WORK ORDER
Extract every line below that contains the word "applicable".

SUPPLIED RECORDS
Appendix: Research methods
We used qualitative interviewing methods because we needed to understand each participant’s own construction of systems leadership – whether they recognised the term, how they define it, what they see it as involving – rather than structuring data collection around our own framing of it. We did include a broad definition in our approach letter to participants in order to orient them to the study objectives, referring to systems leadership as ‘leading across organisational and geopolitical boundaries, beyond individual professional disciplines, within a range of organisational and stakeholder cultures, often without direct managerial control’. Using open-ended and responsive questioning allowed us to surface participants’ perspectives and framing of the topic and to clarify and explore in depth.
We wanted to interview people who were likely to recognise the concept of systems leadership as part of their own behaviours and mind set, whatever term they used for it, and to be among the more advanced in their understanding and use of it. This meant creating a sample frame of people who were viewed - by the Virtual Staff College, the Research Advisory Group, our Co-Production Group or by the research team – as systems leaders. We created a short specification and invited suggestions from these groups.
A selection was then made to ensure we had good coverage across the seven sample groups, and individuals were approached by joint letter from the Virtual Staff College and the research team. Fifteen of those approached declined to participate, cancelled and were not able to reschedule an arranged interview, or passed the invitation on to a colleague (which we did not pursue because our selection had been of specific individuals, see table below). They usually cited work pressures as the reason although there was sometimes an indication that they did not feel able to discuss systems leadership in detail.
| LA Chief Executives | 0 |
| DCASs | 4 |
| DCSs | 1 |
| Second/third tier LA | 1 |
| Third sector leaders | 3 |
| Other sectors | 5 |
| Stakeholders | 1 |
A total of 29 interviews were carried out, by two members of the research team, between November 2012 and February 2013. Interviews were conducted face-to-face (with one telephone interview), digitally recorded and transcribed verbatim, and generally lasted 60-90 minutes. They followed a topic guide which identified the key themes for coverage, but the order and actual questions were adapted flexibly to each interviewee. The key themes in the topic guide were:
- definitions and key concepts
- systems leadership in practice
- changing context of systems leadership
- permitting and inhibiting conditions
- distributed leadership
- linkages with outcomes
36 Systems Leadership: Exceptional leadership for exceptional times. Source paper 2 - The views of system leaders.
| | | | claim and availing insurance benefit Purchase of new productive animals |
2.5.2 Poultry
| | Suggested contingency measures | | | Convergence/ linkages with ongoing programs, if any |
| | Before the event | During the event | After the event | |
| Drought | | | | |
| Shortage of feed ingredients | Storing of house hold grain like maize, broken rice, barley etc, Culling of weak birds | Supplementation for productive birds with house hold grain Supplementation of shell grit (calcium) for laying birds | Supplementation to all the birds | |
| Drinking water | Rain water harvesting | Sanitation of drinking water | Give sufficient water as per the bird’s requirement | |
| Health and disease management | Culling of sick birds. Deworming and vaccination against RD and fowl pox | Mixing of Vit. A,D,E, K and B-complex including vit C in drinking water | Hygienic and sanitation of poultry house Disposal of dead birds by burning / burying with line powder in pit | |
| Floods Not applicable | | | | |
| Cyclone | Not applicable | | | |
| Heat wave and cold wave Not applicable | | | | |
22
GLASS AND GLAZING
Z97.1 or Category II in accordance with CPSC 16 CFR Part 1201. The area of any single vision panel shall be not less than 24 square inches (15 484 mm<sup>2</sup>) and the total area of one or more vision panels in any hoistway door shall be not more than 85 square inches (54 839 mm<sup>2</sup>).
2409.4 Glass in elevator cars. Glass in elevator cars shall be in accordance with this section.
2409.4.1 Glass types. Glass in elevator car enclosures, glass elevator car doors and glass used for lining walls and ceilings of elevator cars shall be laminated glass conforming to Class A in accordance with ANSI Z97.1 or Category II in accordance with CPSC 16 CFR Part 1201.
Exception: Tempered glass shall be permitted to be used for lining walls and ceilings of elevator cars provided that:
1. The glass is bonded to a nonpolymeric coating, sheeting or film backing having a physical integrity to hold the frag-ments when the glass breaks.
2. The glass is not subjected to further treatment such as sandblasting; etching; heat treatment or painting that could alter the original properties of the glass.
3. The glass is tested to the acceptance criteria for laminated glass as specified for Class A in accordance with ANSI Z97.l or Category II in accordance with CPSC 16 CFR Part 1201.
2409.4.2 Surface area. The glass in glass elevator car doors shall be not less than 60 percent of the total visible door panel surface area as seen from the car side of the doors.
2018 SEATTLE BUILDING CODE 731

ANSWER BOX
| Floods Not applicable | | | | |
| Cyclone | Not applicable | | | |
| Heat wave and cold wave Not applicable | | | | |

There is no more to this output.